| What is required |
Would you print the whole listing below again, line for line, without changing anything?

[Supplied data — start]

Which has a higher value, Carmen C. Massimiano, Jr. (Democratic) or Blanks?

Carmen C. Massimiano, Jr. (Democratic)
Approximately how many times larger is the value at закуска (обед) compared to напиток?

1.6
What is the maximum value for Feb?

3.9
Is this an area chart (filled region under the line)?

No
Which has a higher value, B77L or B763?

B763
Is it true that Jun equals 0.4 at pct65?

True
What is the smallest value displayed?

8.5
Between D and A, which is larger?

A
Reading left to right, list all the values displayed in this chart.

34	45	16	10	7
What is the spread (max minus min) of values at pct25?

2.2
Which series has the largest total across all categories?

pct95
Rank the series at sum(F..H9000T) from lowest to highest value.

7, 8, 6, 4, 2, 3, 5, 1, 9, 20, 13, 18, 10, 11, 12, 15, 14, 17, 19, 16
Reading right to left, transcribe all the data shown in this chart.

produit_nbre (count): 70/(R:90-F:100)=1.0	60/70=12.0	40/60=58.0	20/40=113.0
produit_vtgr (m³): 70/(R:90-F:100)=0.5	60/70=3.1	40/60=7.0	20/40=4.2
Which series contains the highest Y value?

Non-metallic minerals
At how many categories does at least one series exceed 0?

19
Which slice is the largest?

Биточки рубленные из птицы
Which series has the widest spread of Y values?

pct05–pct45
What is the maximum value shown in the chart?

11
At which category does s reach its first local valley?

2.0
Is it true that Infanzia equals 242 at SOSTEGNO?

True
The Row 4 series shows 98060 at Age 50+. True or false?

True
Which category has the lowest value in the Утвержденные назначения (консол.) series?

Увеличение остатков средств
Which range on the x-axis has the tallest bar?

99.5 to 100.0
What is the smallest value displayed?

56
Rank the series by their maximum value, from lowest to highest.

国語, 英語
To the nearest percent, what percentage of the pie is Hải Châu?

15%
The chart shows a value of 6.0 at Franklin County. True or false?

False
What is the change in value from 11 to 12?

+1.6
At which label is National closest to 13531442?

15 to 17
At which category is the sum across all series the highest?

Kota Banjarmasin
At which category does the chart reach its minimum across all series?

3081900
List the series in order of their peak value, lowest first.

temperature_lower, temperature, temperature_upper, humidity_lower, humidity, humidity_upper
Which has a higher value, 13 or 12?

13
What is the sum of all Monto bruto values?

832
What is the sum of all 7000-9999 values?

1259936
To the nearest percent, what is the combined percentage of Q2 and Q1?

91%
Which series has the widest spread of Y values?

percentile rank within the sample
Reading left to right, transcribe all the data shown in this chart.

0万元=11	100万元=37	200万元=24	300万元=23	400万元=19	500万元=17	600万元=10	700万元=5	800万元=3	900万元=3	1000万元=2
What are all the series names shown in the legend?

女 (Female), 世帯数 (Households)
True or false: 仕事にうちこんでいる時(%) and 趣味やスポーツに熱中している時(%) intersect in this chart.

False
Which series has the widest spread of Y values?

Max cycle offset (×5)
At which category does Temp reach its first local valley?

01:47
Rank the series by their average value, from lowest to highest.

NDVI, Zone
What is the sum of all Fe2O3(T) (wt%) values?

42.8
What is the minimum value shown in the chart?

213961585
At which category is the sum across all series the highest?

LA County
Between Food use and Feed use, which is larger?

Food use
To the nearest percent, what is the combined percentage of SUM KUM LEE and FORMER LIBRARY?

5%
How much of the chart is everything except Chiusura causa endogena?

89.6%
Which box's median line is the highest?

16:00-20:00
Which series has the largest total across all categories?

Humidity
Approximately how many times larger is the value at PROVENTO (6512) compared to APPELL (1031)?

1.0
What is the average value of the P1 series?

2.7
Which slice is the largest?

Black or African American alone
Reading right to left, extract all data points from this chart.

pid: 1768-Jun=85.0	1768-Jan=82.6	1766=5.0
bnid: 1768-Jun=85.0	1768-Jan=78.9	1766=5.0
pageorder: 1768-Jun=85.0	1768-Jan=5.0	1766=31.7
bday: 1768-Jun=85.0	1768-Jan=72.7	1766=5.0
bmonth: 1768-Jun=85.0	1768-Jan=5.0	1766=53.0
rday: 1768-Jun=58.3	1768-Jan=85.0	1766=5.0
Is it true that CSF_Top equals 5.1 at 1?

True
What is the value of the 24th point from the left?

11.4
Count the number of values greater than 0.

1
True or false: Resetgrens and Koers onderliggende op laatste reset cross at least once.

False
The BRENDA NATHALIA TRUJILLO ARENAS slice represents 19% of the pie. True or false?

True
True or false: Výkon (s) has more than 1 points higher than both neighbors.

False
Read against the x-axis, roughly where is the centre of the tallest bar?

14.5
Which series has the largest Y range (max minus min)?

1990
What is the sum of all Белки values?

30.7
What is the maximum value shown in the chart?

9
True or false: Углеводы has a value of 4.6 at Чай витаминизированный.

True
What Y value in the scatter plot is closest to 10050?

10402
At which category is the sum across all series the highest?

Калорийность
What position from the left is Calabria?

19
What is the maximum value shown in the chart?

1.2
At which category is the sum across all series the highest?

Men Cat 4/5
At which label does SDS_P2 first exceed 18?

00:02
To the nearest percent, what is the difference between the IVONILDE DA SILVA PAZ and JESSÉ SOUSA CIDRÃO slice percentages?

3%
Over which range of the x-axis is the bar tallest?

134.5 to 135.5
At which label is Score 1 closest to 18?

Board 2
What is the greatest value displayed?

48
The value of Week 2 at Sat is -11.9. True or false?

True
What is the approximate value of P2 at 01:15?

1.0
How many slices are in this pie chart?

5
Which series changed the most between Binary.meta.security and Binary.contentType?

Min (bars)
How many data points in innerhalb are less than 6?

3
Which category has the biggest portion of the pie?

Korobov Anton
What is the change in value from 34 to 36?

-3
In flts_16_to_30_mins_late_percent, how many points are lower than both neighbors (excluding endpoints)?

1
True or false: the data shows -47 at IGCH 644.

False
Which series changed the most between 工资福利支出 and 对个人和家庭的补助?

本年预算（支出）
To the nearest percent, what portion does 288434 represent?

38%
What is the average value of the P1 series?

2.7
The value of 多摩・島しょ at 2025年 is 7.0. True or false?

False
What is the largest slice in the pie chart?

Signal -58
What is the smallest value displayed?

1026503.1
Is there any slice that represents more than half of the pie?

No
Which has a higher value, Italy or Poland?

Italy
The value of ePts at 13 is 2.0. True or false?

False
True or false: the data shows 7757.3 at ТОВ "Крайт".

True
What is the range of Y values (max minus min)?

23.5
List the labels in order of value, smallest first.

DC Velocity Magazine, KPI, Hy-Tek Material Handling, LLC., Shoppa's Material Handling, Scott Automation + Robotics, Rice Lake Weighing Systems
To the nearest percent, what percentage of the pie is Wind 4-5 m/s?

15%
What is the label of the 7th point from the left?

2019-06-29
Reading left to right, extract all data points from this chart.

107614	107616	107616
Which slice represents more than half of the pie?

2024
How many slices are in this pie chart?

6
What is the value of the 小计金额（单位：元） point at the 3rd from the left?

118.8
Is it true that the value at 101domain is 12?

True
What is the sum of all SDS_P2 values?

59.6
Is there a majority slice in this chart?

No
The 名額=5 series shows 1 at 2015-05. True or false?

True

[Supplied data — finish]

| Solution to the problem |
Which has a higher value, Carmen C. Massimiano, Jr. (Democratic) or Blanks?

Carmen C. Massimiano, Jr. (Democratic)
Approximately how many times larger is the value at закуска (обед) compared to напиток?

1.6
What is the maximum value for Feb?

3.9
Is this an area chart (filled region under the line)?

No
Which has a higher value, B77L or B763?

B763
Is it true that Jun equals 0.4 at pct65?

True
What is the smallest value displayed?

8.5
Between D and A, which is larger?

A
Reading left to right, list all the values displayed in this chart.

34	45	16	10	7
What is the spread (max minus min) of values at pct25?

2.2
Which series has the largest total across all categories?

pct95
Rank the series at sum(F..H9000T) from lowest to highest value.

7, 8, 6, 4, 2, 3, 5, 1, 9, 20, 13, 18, 10, 11, 12, 15, 14, 17, 19, 16
Reading right to left, transcribe all the data shown in this chart.

produit_nbre (count): 70/(R:90-F:100)=1.0	60/70=12.0	40/60=58.0	20/40=113.0
produit_vtgr (m³): 70/(R:90-F:100)=0.5	60/70=3.1	40/60=7.0	20/40=4.2
Which series contains the highest Y value?

Non-metallic minerals
At how many categories does at least one series exceed 0?

19
Which slice is the largest?

Биточки рубленные из птицы
Which series has the widest spread of Y values?

pct05–pct45
What is the maximum value shown in the chart?

11
At which category does s reach its first local valley?

2.0
Is it true that Infanzia equals 242 at SOSTEGNO?

True
The Row 4 series shows 98060 at Age 50+. True or false?

True
Which category has the lowest value in the Утвержденные назначения (консол.) series?

Увеличение остатков средств
Which range on the x-axis has the tallest bar?

99.5 to 100.0
What is the smallest value displayed?

56
Rank the series by their maximum value, from lowest to highest.

国語, 英語
To the nearest percent, what percentage of the pie is Hải Châu?

15%
The chart shows a value of 6.0 at Franklin County. True or false?

False
What is the change in value from 11 to 12?

+1.6
At which label is National closest to 13531442?

15 to 17
At which category is the sum across all series the highest?

Kota Banjarmasin
At which category does the chart reach its minimum across all series?

3081900
List the series in order of their peak value, lowest first.

temperature_lower, temperature, temperature_upper, humidity_lower, humidity, humidity_upper
Which has a higher value, 13 or 12?

13
What is the sum of all Monto bruto values?

832
What is the sum of all 7000-9999 values?

1259936
To the nearest percent, what is the combined percentage of Q2 and Q1?

91%
Which series has the widest spread of Y values?

percentile rank within the sample
Reading left to right, transcribe all the data shown in this chart.

0万元=11	100万元=37	200万元=24	300万元=23	400万元=19	500万元=17	600万元=10	700万元=5	800万元=3	900万元=3	1000万元=2
What are all the series names shown in the legend?

女 (Female), 世帯数 (Households)
True or false: 仕事にうちこんでいる時(%) and 趣味やスポーツに熱中している時(%) intersect in this chart.

False
Which series has the widest spread of Y values?

Max cycle offset (×5)
At which category does Temp reach its first local valley?

01:47
Rank the series by their average value, from lowest to highest.

NDVI, Zone
What is the sum of all Fe2O3(T) (wt%) values?

42.8
What is the minimum value shown in the chart?

213961585
At which category is the sum across all series the highest?

LA County
Between Food use and Feed use, which is larger?

Food use
To the nearest percent, what is the combined percentage of SUM KUM LEE and FORMER LIBRARY?

5%
How much of the chart is everything except Chiusura causa endogena?

89.6%
Which box's median line is the highest?

16:00-20:00
Which series has the largest total across all categories?

Humidity
Approximately how many times larger is the value at PROVENTO (6512) compared to APPELL (1031)?

1.0
What is the average value of the P1 series?

2.7
Which slice is the largest?

Black or African American alone
Reading right to left, extract all data points from this chart.

pid: 1768-Jun=85.0	1768-Jan=82.6	1766=5.0
bnid: 1768-Jun=85.0	1768-Jan=78.9	1766=5.0
pageorder: 1768-Jun=85.0	1768-Jan=5.0	1766=31.7
bday: 1768-Jun=85.0	1768-Jan=72.7	1766=5.0
bmonth: 1768-Jun=85.0	1768-Jan=5.0	1766=53.0
rday: 1768-Jun=58.3	1768-Jan=85.0	1766=5.0
Is it true that CSF_Top equals 5.1 at 1?

True
What is the value of the 24th point from the left?

11.4
Count the number of values greater than 0.

1
True or false: Resetgrens and Koers onderliggende op laatste reset cross at least once.

False
The BRENDA NATHALIA TRUJILLO ARENAS slice represents 19% of the pie. True or false?

True
True or false: Výkon (s) has more than 1 points higher than both neighbors.

False
Read against the x-axis, roughly where is the centre of the tallest bar?

14.5
Which series has the largest Y range (max minus min)?

1990
What is the sum of all Белки values?

30.7
What is the maximum value shown in the chart?

9
True or false: Углеводы has a value of 4.6 at Чай витаминизированный.

True
What Y value in the scatter plot is closest to 10050?

10402
At which category is the sum across all series the highest?

Калорийность
What position from the left is Calabria?

19
What is the maximum value shown in the chart?

1.2
At which category is the sum across all series the highest?

Men Cat 4/5
At which label does SDS_P2 first exceed 18?

00:02
To the nearest percent, what is the difference between the IVONILDE DA SILVA PAZ and JESSÉ SOUSA CIDRÃO slice percentages?

3%
Over which range of the x-axis is the bar tallest?

134.5 to 135.5
At which label is Score 1 closest to 18?

Board 2
What is the greatest value displayed?

48
The value of Week 2 at Sat is -11.9. True or false?

True
What is the approximate value of P2 at 01:15?

1.0
How many slices are in this pie chart?

5
Which series changed the most between Binary.meta.security and Binary.contentType?

Min (bars)
How many data points in innerhalb are less than 6?

3
Which category has the biggest portion of the pie?

Korobov Anton
What is the change in value from 34 to 36?

-3
In flts_16_to_30_mins_late_percent, how many points are lower than both neighbors (excluding endpoints)?

1
True or false: the data shows -47 at IGCH 644.

False
Which series changed the most between 工资福利支出 and 对个人和家庭的补助?

本年预算（支出）
To the nearest percent, what portion does 288434 represent?

38%
What is the average value of the P1 series?

2.7
The value of 多摩・島しょ at 2025年 is 7.0. True or false?

False
What is the largest slice in the pie chart?

Signal -58
What is the smallest value displayed?

1026503.1
Is there any slice that represents more than half of the pie?

No
Which has a higher value, Italy or Poland?

Italy
The value of ePts at 13 is 2.0. True or false?

False
True or false: the data shows 7757.3 at ТОВ "Крайт".

True
What is the range of Y values (max minus min)?

23.5
List the labels in order of value, smallest first.

DC Velocity Magazine, KPI, Hy-Tek Material Handling, LLC., Shoppa's Material Handling, Scott Automation + Robotics, Rice Lake Weighing Systems
To the nearest percent, what percentage of the pie is Wind 4-5 m/s?

15%
What is the label of the 7th point from the left?

2019-06-29
Reading left to right, extract all data points from this chart.

107614	107616	107616
Which slice represents more than half of the pie?

2024
How many slices are in this pie chart?

6
What is the value of the 小计金额（单位：元） point at the 3rd from the left?

118.8
Is it true that the value at 101domain is 12?

True
What is the sum of all SDS_P2 values?

59.6
Is there a majority slice in this chart?

No
The 名額=5 series shows 1 at 2015-05. True or false?

True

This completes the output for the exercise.